### TEXTO
Lealtad consigo mismo quiere decir que, cuando tu hijo te mira con aquella exigencia, tiene el derecho de recibir de ti una hipótesis buena, una esperanza.
Mientras crece, el niño, el joven, el adolescente grita esta exigencia: hazme ver que vale la pena, te lo ruego, comunícame un poco de esperanza, muéstrame un poco de bien, porque sin esto no puedo vivir, porque en arenas movedizas no se puede caminar por mucho tiempo, antes o después nos hundimos (drogas, enfermedades, anorexia, bulimia, aburrimiento, violencia,…), que es en el fondo, la incertidumbre. Entonces, ¿entendéis qué tipo de responsabilidad, qué nivel de examen de conciencia debemos hacer los adultos siempre? – no lo digo en términos necesariamente negativos, no lo digo como juicio. Digo que es el tema de quien quiere asumir la propia responsabilidad educativa, siempre.
Es necesario un nuevo inicio. No es suficiente conocer la doctrina sobre el matrimonio para resistir a todos los desafíos de la vida. Nos lo recuerda siempre el Papa: “Las estructuras buenas ayudan, pero por sí solas no bastan. El hombre nunca puede ser redimido simplemente por lo externo. Reconquistadlo para poseerlo”. ¿Cómo puede entonces acontecer este nuevo inicio auspiciado por Benedicto XVI y, con él, por todos nosotros, para que la familia pueda responder a su vocación? El camino no puede ser otro que aquel sugerido por el Fausto de Goethe: “Aquello que has heredado de tus padres, vuelve a ganártelo para poseerlo”. Para reconquistarlo es necesario volver al origen de la experiencia amorosa, para redescubrir su verdadera naturaleza.
######
_TAREAS DEL EJERCICIO:_
1. Según el texto, ¿de qué obra sale la frase «Aquello que has heredado de tus padres, vuelve a ganártelo para poseerlo»?
2. Transcribe sin cambios el fragmento del texto que empieza con las palabras "Lealtad consigo mismo" y termina con "buena, una esperanza.".
Los datos no hacen falta para resolver nada de este ejercicio.
### DATOS DE PARTIDA
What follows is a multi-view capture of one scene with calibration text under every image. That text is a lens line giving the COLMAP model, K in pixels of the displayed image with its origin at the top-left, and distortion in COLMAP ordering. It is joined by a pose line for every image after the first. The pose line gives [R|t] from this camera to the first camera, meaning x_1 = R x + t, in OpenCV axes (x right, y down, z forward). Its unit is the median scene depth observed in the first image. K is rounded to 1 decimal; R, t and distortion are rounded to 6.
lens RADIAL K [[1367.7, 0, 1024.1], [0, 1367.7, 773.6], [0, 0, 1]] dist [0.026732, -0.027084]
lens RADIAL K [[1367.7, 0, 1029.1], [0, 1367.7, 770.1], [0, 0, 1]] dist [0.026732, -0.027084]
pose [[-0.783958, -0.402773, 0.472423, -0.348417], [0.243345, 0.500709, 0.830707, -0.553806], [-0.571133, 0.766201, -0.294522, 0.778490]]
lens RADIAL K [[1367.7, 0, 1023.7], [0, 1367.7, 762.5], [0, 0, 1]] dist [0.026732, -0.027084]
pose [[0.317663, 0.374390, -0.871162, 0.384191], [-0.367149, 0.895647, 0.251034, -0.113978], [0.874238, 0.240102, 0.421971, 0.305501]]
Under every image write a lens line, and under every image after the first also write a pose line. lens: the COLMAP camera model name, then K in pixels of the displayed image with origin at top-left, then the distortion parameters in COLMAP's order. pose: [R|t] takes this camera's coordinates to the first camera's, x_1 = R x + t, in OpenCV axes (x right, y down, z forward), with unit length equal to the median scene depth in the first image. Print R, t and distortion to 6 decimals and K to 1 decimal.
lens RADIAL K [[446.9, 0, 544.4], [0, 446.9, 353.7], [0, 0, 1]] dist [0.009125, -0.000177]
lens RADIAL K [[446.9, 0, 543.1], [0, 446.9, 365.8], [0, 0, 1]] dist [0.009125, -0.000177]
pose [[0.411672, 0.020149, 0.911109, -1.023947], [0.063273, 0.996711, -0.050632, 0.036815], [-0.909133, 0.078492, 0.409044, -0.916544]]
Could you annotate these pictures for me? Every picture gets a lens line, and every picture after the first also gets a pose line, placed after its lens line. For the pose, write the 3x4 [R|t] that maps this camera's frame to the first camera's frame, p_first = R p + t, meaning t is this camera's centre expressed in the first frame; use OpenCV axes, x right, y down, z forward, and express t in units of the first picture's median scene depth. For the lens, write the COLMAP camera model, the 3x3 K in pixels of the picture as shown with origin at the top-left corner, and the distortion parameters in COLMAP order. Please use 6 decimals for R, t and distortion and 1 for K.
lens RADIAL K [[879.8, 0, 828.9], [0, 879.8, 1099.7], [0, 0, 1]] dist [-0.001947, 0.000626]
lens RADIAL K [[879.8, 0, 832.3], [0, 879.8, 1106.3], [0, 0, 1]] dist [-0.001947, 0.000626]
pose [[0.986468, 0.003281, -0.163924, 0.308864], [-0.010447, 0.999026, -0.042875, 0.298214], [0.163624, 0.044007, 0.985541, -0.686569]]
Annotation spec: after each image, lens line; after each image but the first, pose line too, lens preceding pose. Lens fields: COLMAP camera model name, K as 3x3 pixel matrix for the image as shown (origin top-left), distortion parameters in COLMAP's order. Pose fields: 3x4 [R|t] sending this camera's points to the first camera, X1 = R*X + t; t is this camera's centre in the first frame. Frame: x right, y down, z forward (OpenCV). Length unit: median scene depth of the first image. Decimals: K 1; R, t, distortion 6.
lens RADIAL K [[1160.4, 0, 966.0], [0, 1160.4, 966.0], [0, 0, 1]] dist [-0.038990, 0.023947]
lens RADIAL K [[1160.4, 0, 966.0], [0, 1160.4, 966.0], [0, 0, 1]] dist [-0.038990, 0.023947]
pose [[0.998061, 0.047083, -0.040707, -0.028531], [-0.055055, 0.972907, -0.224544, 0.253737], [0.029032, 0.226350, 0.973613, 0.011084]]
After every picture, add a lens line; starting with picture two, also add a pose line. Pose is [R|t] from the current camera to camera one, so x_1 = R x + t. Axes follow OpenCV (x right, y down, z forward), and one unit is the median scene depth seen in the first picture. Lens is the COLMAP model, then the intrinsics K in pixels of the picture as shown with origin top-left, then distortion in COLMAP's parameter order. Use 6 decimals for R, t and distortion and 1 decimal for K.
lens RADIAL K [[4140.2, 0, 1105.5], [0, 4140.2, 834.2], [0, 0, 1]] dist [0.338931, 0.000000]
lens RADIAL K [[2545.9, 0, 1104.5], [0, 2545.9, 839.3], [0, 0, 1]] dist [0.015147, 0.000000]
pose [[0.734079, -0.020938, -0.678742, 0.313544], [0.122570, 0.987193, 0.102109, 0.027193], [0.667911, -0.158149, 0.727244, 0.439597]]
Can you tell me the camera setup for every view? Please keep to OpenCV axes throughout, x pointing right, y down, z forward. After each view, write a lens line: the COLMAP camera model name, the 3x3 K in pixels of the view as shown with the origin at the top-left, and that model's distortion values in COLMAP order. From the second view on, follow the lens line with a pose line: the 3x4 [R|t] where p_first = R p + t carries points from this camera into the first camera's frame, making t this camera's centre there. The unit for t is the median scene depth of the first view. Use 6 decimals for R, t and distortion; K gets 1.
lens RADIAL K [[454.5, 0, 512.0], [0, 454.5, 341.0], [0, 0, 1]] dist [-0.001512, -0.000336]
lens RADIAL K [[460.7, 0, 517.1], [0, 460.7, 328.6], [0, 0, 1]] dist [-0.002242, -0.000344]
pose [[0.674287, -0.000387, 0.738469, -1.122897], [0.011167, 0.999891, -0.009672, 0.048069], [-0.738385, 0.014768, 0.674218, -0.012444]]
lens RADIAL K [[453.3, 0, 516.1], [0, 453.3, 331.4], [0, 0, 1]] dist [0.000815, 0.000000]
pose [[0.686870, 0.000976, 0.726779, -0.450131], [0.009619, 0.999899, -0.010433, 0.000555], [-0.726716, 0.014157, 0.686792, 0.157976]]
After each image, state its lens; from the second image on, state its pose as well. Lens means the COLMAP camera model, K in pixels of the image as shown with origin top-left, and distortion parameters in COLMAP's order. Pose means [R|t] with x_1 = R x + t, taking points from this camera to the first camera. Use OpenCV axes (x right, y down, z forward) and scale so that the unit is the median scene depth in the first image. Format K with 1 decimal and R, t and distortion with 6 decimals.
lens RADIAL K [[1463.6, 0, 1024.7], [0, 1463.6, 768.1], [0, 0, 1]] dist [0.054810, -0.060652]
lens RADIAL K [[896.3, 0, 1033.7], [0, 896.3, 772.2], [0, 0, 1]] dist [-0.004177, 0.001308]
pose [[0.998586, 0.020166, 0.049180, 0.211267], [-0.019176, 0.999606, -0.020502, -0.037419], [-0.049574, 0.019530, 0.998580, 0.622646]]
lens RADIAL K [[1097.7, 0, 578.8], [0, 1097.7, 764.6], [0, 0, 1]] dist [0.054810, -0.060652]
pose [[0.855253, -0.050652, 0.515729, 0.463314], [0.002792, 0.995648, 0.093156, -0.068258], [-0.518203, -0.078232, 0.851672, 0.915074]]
######
_SOLUCIONES:_
1. Del Fausto de Goethe.

2.
Lealtad consigo mismo quiere decir que, cuando tu hijo te mira con aquella exigencia, tiene el derecho de recibir de ti una hipótesis buena, una esperanza.